• _Exercise data_:

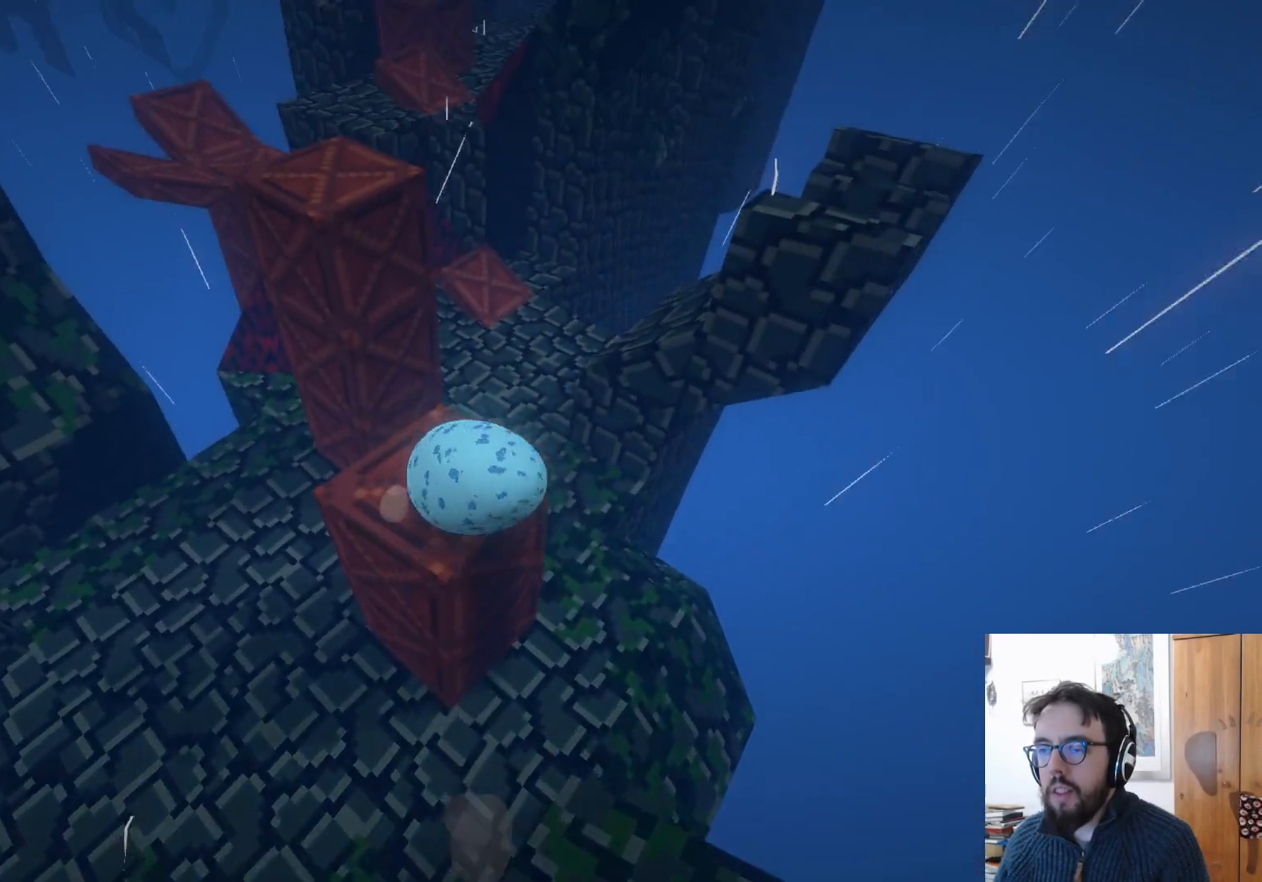
{"buttons": [], "left_stick": "down-left", "right_stick": "center", "events": [[267, "left_stick", "left"], [300, "A", "down"], [450, "A", "up"], [450, "left_stick", "down-left"]]}
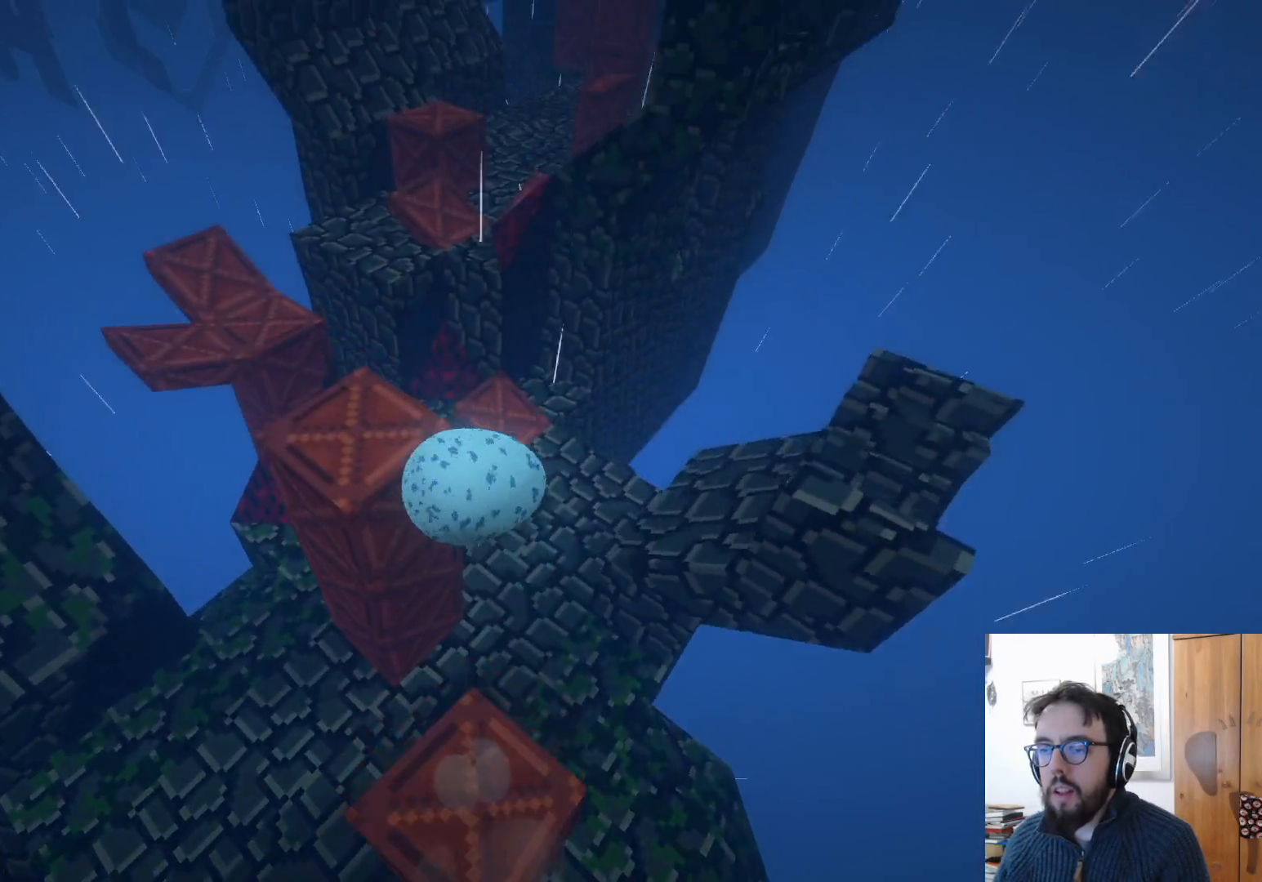
{"buttons": [], "left_stick": "down-left", "right_stick": "center", "events": [[50, "right_stick", "left"], [383, "right_stick", "center"]]}
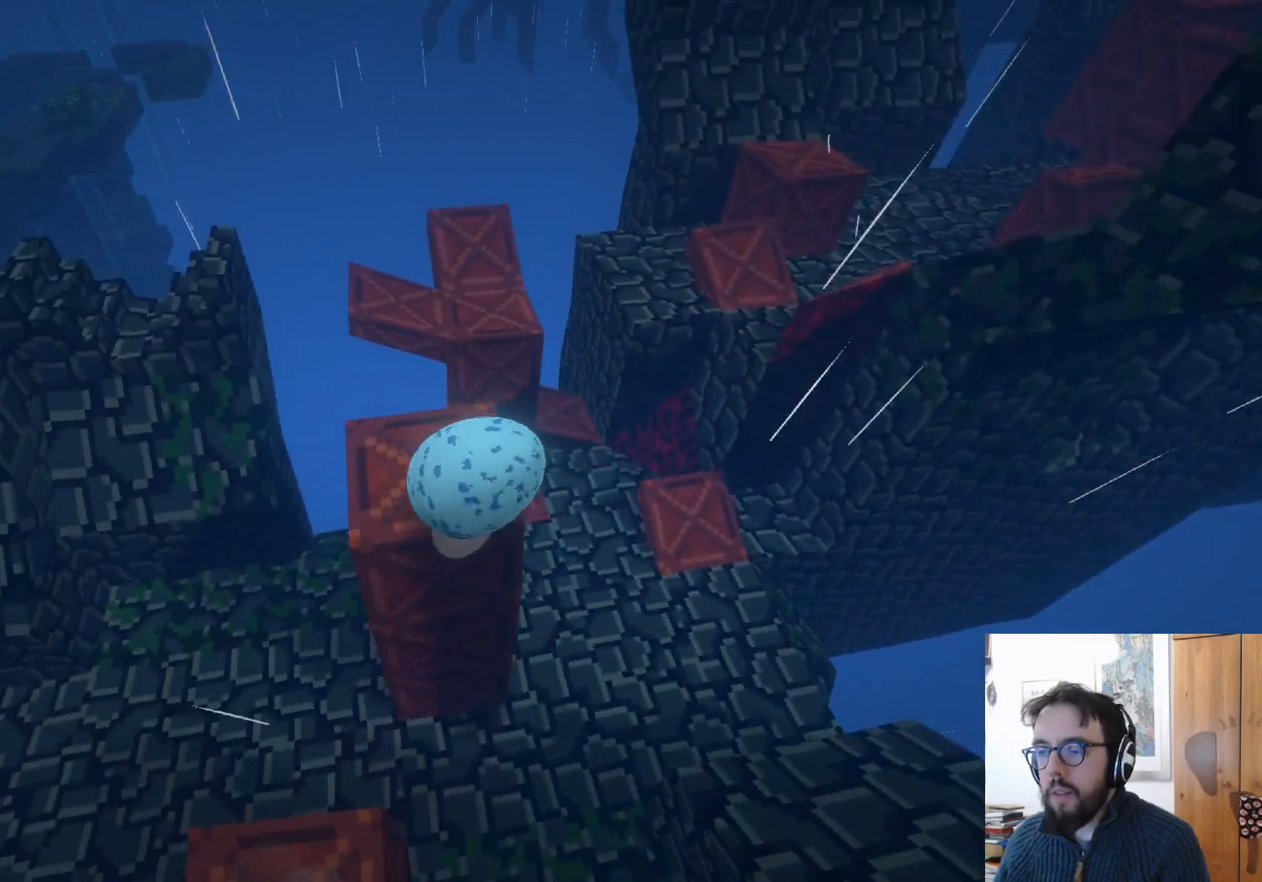
{"buttons": [], "left_stick": "center", "right_stick": "right", "events": [[100, "left_stick", "up"], [117, "right_stick", "right"], [483, "left_stick", "center"]]}
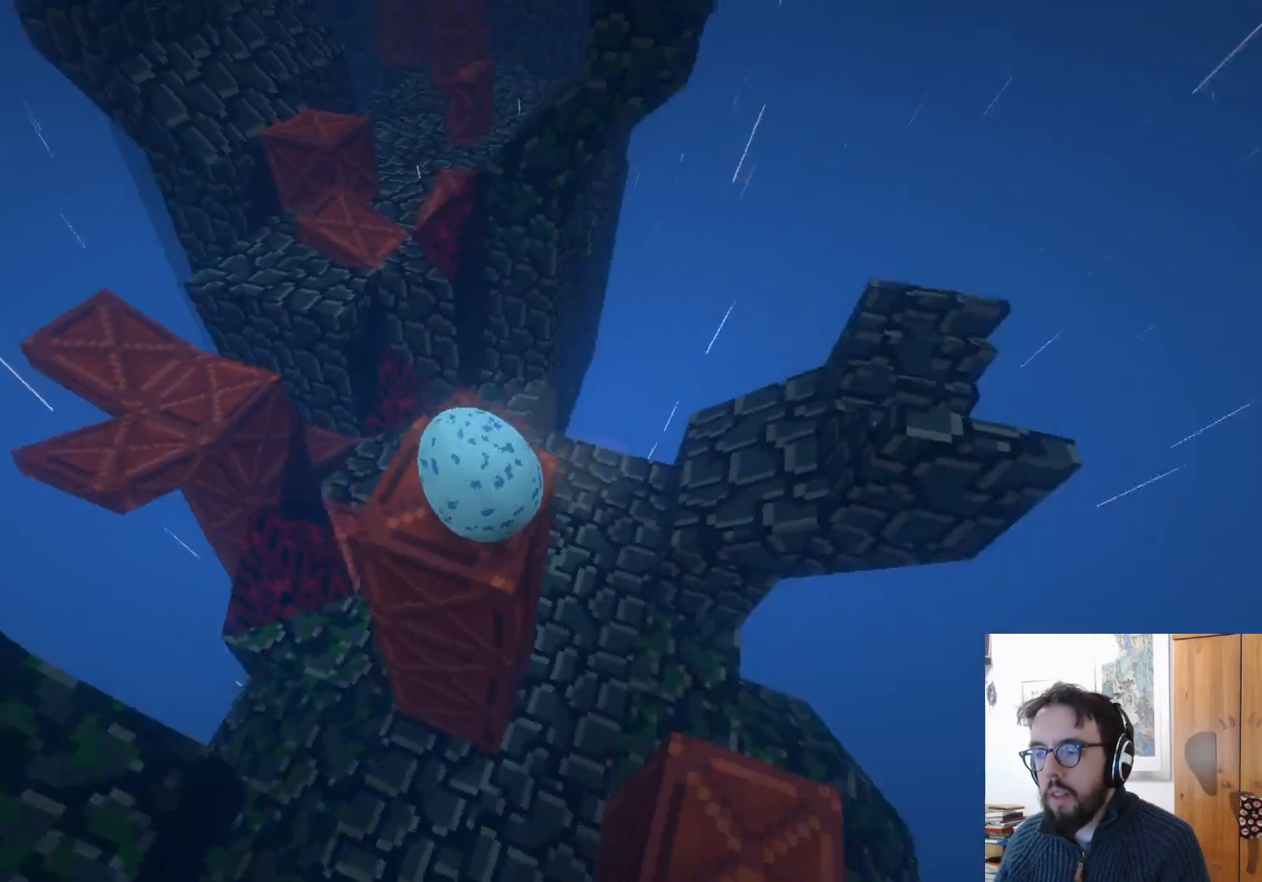
{"buttons": [], "left_stick": "center", "right_stick": "up-right", "events": [[83, "right_stick", "up-right"], [150, "left_stick", "right"], [383, "left_stick", "center"]]}
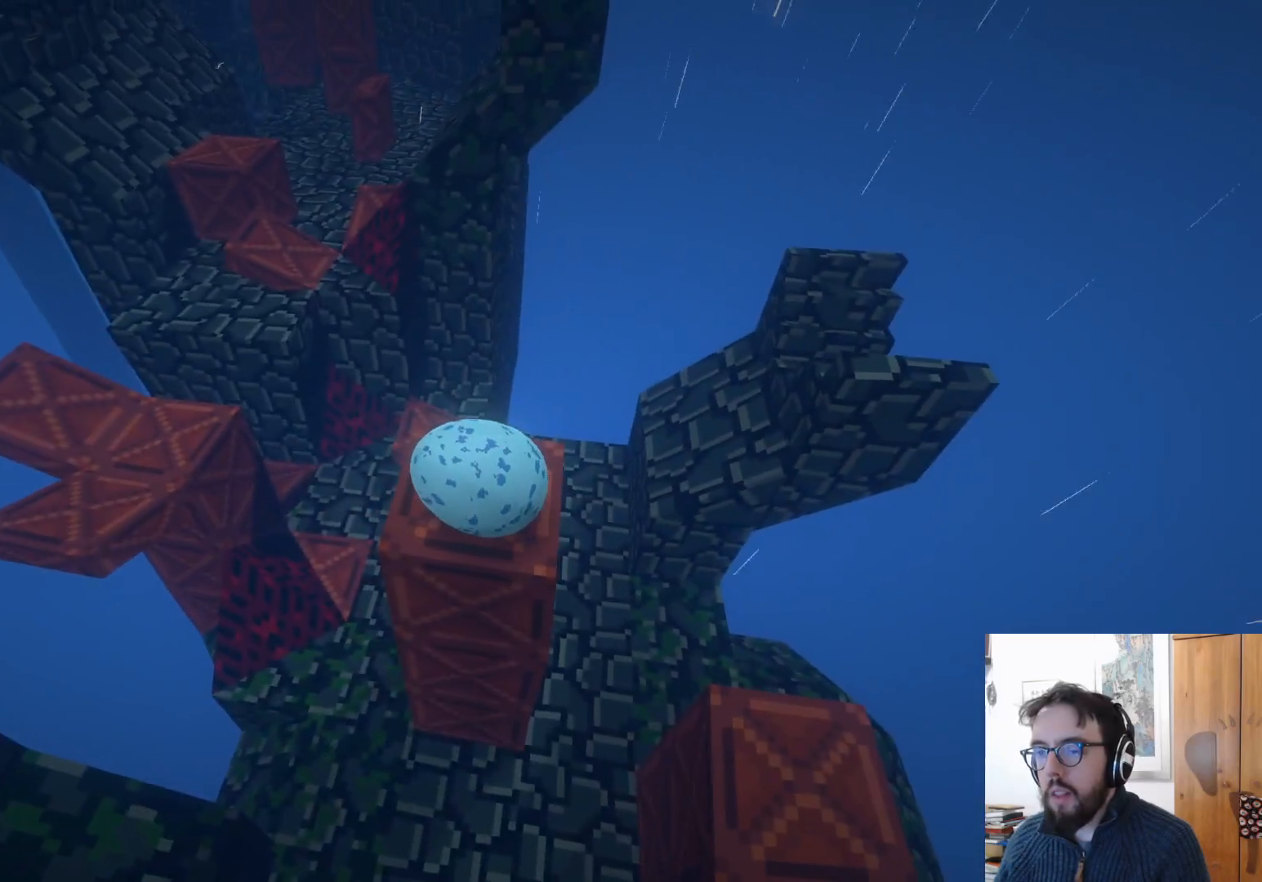
{"buttons": [], "left_stick": "center", "right_stick": "left", "events": [[33, "right_stick", "left"]]}
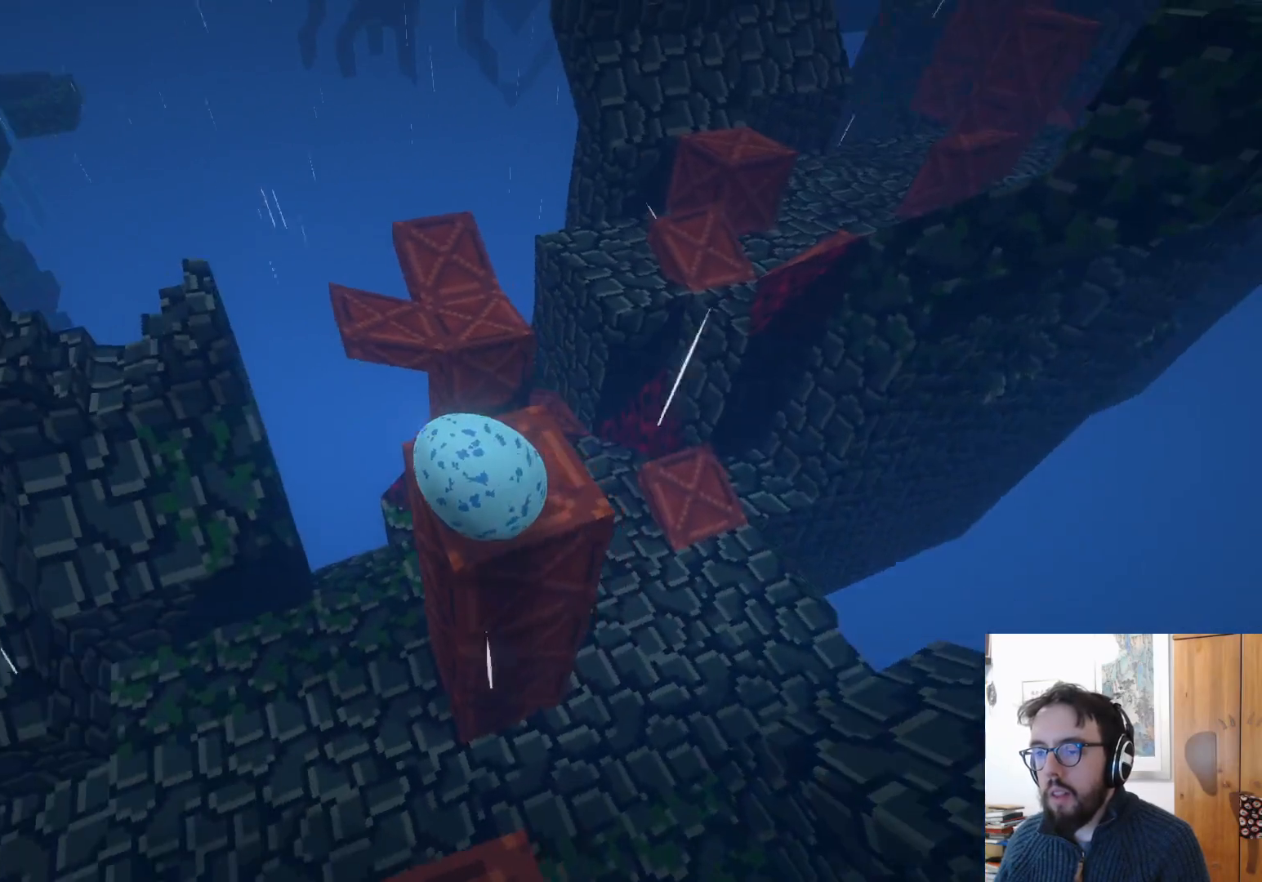
{"buttons": [], "left_stick": "center", "right_stick": "down-left", "events": [[33, "right_stick", "center"], [100, "left_stick", "right"], [350, "left_stick", "center"], [483, "right_stick", "down-left"]]}
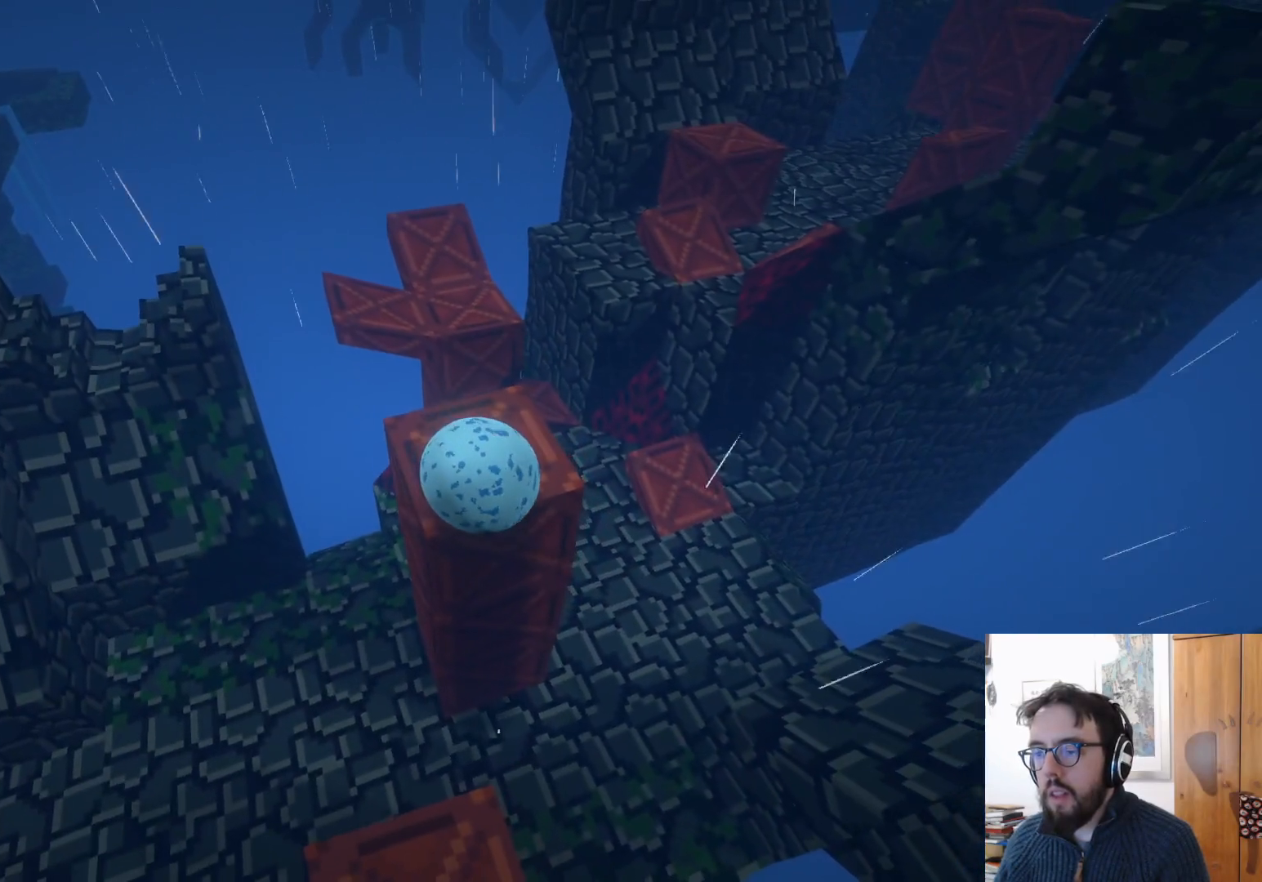
{"buttons": [], "left_stick": "up", "right_stick": "center", "events": [[17, "left_stick", "up"], [300, "left_stick", "center"], [350, "left_stick", "up"], [467, "right_stick", "center"]]}
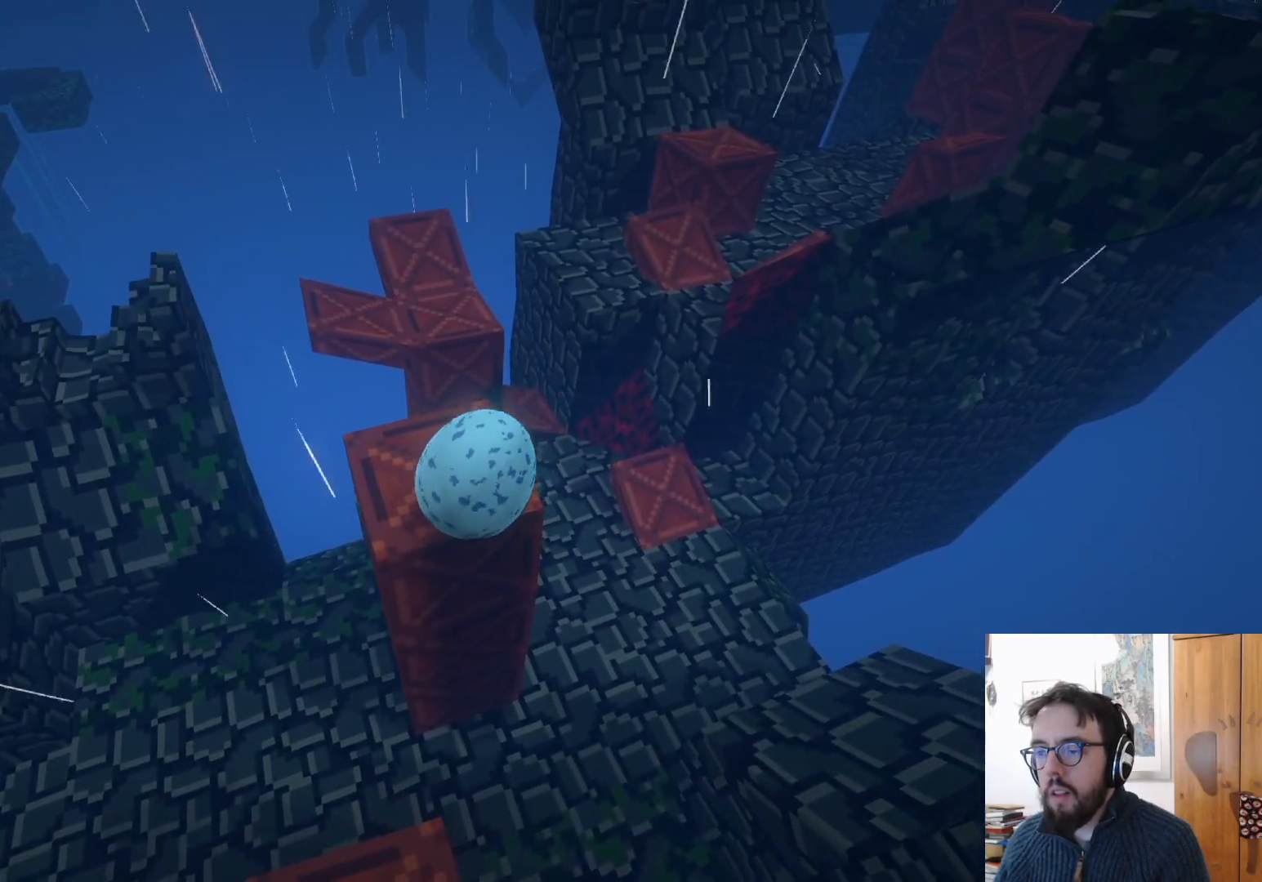
{"buttons": [], "left_stick": "down-left", "right_stick": "center", "events": [[117, "left_stick", "center"], [283, "left_stick", "left"], [417, "left_stick", "down-left"]]}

• _Your goal_:
Word for word, restate the records above and drop the pictures.

• _Worked solution_:
{"buttons": [], "left_stick": "down-left", "right_stick": "center", "events": [[267, "left_stick", "left"], [300, "A", "down"], [450, "A", "up"], [450, "left_stick", "down-left"]]}
{"buttons": [], "left_stick": "down-left", "right_stick": "center", "events": [[50, "right_stick", "left"], [383, "right_stick", "center"]]}
{"buttons": [], "left_stick": "center", "right_stick": "right", "events": [[100, "left_stick", "up"], [117, "right_stick", "right"], [483, "left_stick", "center"]]}
{"buttons": [], "left_stick": "center", "right_stick": "up-right", "events": [[83, "right_stick", "up-right"], [150, "left_stick", "right"], [383, "left_stick", "center"]]}
{"buttons": [], "left_stick": "center", "right_stick": "left", "events": [[33, "right_stick", "left"]]}
{"buttons": [], "left_stick": "center", "right_stick": "down-left", "events": [[33, "right_stick", "center"], [100, "left_stick", "right"], [350, "left_stick", "center"], [483, "right_stick", "down-left"]]}
{"buttons": [], "left_stick": "up", "right_stick": "center", "events": [[17, "left_stick", "up"], [300, "left_stick", "center"], [350, "left_stick", "up"], [467, "right_stick", "center"]]}
{"buttons": [], "left_stick": "down-left", "right_stick": "center", "events": [[117, "left_stick", "center"], [283, "left_stick", "left"], [417, "left_stick", "down-left"]]}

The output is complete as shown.